[Your assignment]
Below are records that should be duplicated exactly, with no image retained.

[Information shown]
··········
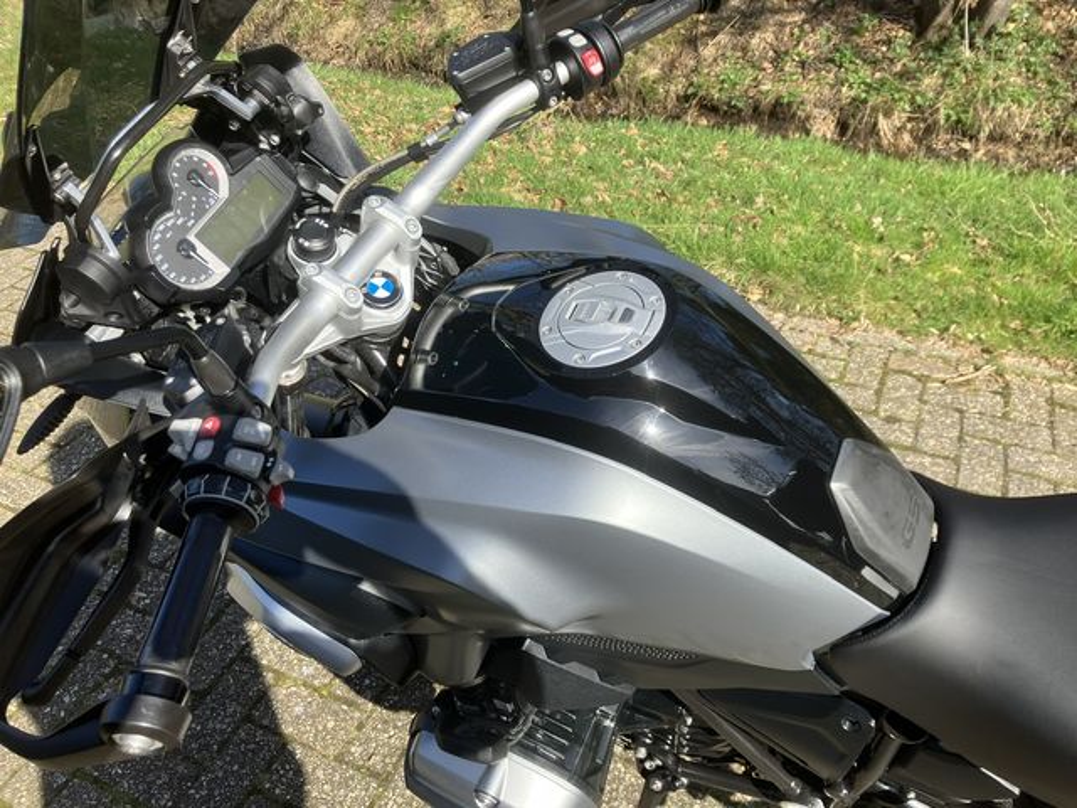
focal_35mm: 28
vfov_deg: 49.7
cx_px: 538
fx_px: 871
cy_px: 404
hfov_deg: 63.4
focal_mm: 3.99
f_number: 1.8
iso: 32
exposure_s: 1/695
··········
[Response box]
focal_35mm: 28
vfov_deg: 49.7
cx_px: 538
fx_px: 871
cy_px: 404
hfov_deg: 63.4
focal_mm: 3.99
f_number: 1.8
iso: 32
exposure_s: 1/695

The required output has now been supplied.